See? Language meant to bite! (Regular contributor GHK LALL must love such.) To me, even as I appreciate the usage, it is telling me that the GECOM Justice Chairman will brook no criticism. Trust I’m proven wrong. But it seems that his Excellency’s personal choice could be the most interesting – and controversial (?) elections chairman yet. Discuss…

Sure, let’s celebrate, Madam Mayor

Ow man, it’s not right for our capital’s municipality to expend millions to celebrate the city’s anniversary this year. At least not from its own depleted coffers.

So I’m appealing publicly here to my Comrade, the mayor to hire me for a few weeks to help plan the celebration to cost just around half-a-million dollars.  The other millions must come from sponsors’ donations – locally and elsewhere. I ask for just $50-60,000(G) dollars.

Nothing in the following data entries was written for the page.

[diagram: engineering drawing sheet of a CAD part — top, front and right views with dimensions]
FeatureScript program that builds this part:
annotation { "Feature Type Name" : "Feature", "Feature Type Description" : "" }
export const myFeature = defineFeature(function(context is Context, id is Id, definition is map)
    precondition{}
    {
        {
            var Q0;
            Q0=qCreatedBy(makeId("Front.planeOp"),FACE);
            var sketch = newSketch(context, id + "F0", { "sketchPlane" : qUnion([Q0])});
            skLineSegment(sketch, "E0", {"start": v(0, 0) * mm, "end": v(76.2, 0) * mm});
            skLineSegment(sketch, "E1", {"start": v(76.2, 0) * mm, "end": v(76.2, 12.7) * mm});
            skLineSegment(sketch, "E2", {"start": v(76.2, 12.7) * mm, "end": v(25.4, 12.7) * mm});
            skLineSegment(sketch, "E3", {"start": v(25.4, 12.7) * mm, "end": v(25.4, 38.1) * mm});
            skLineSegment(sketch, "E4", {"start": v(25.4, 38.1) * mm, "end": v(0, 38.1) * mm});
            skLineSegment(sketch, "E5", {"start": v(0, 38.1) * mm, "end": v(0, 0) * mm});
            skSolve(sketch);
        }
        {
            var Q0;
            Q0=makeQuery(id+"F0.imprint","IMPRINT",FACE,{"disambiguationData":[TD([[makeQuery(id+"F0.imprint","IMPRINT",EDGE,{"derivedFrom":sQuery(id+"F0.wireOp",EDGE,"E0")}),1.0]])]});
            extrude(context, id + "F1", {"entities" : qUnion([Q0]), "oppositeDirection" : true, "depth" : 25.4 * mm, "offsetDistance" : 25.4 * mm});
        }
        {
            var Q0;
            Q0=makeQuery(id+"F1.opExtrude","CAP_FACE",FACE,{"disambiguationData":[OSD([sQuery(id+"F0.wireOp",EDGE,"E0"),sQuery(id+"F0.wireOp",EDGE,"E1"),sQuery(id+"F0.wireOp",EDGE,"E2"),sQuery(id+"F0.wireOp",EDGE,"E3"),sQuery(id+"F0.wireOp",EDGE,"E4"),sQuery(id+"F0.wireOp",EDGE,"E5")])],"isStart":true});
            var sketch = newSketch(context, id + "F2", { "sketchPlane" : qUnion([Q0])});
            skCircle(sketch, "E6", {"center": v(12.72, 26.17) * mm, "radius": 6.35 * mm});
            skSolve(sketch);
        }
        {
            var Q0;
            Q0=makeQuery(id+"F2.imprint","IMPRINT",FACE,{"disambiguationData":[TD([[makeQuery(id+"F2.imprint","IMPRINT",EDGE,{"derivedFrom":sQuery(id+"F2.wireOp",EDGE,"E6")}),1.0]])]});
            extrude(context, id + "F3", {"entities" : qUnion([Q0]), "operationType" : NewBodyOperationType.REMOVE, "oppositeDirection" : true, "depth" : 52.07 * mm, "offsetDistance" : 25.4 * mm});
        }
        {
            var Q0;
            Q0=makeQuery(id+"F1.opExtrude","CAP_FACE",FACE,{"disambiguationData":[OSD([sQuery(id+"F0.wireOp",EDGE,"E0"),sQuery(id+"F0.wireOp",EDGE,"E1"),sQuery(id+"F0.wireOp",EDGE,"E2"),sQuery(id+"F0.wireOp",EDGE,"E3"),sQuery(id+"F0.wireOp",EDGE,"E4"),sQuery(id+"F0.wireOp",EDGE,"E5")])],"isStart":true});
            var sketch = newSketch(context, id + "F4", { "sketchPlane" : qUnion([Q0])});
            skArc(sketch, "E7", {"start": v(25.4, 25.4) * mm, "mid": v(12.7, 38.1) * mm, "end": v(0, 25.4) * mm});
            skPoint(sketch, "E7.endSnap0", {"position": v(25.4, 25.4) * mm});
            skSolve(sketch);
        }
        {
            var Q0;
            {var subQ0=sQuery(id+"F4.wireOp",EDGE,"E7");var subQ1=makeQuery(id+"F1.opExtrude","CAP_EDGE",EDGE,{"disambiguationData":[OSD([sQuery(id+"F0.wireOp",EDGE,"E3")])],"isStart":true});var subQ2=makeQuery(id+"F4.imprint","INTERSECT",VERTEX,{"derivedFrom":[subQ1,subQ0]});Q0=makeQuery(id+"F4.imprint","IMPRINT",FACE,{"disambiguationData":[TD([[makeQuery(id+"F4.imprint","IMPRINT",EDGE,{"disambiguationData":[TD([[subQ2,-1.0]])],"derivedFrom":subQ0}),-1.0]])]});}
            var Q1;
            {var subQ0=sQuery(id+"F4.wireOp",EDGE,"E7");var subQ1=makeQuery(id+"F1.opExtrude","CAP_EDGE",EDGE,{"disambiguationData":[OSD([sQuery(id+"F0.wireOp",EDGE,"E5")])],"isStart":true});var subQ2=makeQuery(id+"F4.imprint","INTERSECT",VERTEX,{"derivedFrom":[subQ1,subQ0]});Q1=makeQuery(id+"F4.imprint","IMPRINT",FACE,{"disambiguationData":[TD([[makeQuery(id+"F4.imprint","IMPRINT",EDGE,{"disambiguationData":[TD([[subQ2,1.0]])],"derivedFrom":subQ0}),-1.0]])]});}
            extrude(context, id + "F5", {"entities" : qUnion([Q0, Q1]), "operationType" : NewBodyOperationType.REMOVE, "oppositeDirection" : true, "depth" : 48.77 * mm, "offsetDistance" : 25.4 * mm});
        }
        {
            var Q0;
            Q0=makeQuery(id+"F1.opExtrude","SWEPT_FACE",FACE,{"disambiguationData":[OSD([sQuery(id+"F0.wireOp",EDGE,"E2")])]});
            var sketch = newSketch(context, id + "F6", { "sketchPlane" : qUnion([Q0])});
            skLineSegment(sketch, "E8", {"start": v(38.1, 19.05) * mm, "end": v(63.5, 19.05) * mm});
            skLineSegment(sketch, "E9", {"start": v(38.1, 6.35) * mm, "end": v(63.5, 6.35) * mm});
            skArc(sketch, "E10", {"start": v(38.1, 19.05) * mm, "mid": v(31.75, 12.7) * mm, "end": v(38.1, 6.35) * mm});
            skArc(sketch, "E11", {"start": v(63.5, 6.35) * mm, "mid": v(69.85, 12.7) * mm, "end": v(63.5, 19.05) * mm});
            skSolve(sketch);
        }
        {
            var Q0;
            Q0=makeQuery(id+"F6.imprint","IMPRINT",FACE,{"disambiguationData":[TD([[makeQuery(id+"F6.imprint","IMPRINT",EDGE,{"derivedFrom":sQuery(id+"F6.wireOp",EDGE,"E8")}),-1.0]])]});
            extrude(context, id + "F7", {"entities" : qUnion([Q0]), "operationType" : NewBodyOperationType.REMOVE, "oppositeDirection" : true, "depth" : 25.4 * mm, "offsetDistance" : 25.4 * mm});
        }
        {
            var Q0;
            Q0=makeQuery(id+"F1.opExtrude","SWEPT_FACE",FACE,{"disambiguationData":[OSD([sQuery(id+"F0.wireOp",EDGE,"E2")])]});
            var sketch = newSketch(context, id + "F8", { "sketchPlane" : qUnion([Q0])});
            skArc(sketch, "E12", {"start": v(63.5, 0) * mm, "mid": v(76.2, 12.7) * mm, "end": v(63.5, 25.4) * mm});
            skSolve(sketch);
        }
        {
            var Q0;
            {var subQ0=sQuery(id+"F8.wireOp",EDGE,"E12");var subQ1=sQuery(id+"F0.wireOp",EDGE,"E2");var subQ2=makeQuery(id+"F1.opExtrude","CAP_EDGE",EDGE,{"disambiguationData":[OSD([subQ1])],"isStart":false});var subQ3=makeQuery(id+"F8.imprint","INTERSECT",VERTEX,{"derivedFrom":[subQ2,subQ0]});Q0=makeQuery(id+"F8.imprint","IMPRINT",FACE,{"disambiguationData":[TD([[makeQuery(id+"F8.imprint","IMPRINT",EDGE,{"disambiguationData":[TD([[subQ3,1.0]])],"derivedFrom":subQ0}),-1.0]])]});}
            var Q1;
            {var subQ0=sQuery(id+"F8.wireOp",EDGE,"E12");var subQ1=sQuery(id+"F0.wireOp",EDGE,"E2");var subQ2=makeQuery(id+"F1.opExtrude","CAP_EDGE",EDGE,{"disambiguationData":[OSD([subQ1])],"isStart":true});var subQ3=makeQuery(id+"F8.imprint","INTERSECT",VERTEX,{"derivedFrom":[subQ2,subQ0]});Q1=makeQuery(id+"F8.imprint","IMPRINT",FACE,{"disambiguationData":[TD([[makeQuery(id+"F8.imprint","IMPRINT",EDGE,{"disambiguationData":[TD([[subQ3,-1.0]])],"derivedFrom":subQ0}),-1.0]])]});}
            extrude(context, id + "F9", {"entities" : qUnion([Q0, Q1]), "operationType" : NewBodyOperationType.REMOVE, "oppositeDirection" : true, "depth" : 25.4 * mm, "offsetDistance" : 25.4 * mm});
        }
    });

We’ll have competitions, exhibitions and informative ordinary and electronic billboards; robust schools participation; City Hall renovation and nominal donations from all councillors and MP’s resident in the capital. I’m ready to work but please don’t steal my partial list of ideas above. (I’ll teach about 1812,1837 and 1838!)

Two points to ponder…

  • I support the suggestion of Gabriel H.K Lall’s – award Brazil’s Petrobras one of the remaining oil blocks. Why?
  • Suppose 2000 poor Venezuelans were to “arrive” legally and just 20,000 remigrant Guyanese were to return suddenly, how can they be accommodated?